- [Excerpted data]:
+++++

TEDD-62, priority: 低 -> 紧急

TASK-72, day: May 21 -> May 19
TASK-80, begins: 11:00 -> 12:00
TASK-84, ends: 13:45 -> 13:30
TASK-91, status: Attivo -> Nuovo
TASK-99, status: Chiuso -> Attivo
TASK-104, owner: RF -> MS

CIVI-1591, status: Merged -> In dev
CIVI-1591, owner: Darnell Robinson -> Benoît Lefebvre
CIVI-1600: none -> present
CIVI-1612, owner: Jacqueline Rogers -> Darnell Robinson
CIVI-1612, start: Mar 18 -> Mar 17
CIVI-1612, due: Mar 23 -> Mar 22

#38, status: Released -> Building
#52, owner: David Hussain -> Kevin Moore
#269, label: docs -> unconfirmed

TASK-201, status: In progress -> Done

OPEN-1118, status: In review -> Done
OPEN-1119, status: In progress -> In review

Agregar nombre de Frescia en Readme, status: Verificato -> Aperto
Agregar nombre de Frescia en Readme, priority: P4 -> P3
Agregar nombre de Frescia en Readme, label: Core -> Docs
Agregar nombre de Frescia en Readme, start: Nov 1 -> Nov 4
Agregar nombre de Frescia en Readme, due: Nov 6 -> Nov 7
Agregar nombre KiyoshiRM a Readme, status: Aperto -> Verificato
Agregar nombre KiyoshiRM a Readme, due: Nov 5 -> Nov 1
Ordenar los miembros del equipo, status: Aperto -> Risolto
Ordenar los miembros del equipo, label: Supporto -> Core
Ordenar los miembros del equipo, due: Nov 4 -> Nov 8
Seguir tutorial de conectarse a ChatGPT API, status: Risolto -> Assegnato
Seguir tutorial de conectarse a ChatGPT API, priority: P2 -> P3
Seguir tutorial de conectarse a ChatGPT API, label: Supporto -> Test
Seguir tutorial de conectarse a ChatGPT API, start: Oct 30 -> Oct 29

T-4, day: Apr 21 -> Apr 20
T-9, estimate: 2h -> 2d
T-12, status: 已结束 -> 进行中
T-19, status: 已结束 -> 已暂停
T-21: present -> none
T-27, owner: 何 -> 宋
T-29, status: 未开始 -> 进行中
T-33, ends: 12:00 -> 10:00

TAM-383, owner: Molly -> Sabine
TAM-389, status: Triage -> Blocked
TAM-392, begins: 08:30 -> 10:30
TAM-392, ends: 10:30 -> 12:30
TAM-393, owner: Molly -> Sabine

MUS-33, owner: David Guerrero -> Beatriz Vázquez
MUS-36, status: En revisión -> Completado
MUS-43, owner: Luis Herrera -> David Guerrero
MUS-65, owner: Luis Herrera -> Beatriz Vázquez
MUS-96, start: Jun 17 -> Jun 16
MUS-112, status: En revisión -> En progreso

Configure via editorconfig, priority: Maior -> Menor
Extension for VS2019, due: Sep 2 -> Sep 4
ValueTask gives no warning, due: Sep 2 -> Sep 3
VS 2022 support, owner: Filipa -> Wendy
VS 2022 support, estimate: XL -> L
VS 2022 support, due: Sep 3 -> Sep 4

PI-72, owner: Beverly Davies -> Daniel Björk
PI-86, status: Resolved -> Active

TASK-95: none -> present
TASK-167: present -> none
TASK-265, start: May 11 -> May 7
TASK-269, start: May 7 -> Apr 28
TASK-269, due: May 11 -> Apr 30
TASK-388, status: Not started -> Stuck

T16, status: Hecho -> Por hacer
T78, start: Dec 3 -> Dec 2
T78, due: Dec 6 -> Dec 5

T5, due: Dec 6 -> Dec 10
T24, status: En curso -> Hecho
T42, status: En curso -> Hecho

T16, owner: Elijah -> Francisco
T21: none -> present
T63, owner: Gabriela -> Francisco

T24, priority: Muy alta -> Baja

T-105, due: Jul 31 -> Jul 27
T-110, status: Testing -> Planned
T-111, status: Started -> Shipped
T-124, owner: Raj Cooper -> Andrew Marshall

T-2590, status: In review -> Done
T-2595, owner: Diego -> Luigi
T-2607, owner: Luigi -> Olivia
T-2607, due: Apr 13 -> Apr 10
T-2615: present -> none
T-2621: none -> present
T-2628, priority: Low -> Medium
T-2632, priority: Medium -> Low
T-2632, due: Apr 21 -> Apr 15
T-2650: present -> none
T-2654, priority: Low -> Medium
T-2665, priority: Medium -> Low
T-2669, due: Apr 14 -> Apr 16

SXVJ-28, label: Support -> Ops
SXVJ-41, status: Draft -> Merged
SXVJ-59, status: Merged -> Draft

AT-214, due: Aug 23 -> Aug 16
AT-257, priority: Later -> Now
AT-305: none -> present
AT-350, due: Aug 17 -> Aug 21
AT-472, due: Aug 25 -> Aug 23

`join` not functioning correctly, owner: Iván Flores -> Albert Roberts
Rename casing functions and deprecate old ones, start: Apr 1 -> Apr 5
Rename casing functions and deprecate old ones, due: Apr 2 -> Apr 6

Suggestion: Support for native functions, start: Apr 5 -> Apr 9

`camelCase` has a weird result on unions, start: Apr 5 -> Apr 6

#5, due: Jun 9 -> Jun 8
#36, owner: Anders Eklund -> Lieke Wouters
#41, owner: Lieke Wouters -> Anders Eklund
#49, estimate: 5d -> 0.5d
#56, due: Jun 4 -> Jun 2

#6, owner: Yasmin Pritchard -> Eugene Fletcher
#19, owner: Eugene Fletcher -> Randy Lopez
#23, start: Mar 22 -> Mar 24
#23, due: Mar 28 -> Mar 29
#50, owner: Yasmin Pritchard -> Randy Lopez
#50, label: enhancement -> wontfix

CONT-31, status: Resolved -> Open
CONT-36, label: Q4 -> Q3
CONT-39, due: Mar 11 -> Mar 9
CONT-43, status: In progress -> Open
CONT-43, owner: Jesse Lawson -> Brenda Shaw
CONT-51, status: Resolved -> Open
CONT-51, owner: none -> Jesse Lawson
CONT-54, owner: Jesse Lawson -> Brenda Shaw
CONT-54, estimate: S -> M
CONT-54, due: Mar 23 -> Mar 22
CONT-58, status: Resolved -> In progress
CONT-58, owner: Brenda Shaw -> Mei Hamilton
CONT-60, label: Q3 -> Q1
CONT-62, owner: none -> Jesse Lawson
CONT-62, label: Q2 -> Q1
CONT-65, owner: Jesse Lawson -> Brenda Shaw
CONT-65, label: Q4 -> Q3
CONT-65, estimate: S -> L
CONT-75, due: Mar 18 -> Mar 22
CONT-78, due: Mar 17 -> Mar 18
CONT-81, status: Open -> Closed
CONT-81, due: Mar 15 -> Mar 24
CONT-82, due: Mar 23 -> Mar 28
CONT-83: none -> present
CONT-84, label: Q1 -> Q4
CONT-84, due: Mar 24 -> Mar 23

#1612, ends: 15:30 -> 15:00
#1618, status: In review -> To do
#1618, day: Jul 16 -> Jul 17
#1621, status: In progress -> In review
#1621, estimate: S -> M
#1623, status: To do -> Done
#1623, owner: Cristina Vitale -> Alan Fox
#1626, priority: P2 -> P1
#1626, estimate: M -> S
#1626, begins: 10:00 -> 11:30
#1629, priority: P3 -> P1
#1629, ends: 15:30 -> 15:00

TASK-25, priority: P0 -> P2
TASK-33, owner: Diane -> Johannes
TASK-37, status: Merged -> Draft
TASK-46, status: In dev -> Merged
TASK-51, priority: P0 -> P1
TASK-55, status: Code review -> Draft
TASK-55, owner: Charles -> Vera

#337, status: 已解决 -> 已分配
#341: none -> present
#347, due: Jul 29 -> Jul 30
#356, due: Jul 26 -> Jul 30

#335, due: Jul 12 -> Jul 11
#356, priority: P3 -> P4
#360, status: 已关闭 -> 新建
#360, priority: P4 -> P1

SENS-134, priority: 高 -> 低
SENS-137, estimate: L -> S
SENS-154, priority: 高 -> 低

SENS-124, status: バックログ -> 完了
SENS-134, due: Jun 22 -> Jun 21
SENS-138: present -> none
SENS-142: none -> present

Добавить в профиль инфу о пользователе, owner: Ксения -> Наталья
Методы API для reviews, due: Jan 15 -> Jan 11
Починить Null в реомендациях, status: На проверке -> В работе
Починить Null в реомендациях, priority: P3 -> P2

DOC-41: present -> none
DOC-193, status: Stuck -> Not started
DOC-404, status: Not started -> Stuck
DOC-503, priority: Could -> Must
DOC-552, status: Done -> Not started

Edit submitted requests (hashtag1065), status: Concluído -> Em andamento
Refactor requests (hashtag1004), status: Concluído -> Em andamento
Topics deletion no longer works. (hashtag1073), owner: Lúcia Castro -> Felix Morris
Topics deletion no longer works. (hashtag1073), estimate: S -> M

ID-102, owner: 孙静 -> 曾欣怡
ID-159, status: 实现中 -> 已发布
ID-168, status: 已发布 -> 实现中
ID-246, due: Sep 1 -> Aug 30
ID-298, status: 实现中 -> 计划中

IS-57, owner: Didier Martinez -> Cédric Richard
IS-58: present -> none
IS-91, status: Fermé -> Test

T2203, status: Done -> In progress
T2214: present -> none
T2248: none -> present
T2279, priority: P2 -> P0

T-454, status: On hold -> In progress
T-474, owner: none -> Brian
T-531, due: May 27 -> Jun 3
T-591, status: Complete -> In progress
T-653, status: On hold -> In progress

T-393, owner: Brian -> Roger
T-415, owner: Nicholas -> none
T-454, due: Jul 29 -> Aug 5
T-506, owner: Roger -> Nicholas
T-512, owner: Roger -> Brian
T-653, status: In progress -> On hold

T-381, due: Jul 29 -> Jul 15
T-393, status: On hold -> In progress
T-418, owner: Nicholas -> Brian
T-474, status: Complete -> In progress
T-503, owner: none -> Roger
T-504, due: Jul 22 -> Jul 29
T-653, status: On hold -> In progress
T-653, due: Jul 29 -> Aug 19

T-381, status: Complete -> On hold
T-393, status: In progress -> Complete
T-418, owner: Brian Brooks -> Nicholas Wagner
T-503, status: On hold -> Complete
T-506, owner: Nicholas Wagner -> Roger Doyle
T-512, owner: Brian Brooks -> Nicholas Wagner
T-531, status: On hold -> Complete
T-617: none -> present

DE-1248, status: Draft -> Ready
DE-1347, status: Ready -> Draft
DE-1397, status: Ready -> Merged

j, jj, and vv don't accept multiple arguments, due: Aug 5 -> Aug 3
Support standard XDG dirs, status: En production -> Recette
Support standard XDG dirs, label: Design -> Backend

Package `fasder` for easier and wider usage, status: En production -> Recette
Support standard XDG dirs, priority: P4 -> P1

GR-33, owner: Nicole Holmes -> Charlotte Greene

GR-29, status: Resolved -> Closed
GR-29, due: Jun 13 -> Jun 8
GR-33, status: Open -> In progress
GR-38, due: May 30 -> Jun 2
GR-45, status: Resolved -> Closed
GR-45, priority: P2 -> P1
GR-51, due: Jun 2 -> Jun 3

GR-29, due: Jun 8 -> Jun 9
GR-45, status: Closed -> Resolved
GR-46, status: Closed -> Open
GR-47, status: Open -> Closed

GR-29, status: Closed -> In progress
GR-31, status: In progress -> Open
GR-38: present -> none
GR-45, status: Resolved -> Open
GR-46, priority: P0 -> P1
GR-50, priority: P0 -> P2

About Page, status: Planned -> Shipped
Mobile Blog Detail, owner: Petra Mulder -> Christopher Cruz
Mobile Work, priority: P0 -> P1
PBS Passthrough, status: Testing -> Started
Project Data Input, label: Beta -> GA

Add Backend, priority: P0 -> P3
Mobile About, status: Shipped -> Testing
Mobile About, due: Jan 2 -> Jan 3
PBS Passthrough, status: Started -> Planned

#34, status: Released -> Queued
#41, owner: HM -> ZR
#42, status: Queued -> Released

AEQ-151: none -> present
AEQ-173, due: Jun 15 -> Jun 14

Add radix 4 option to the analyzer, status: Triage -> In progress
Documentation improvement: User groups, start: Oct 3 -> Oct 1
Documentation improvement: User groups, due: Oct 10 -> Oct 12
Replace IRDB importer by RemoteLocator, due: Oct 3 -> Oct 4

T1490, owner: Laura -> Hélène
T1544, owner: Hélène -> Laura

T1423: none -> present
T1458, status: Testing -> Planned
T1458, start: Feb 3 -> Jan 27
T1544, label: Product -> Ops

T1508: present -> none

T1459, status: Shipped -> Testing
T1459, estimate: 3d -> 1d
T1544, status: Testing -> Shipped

+++++

- [Aim of the task]: As listed above, the lines from the line with "#269, label: docs -> unconfirmed" to the line with "Ordenar los miembros del equipo, status: Aperto" are to be echoed exactly, with both ends included and nothing added.

- [Answer box]:
#269, label: docs -> unconfirmed

TASK-201, status: In progress -> Done

OPEN-1118, status: In review -> Done
OPEN-1119, status: In progress -> In review

Agregar nombre de Frescia en Readme, status: Verificato -> Aperto
Agregar nombre de Frescia en Readme, priority: P4 -> P3
Agregar nombre de Frescia en Readme, label: Core -> Docs
Agregar nombre de Frescia en Readme, start: Nov 1 -> Nov 4
Agregar nombre de Frescia en Readme, due: Nov 6 -> Nov 7
Agregar nombre KiyoshiRM a Readme, status: Aperto -> Verificato
Agregar nombre KiyoshiRM a Readme, due: Nov 5 -> Nov 1
Ordenar los miembros del equipo, status: Aperto -> Risolto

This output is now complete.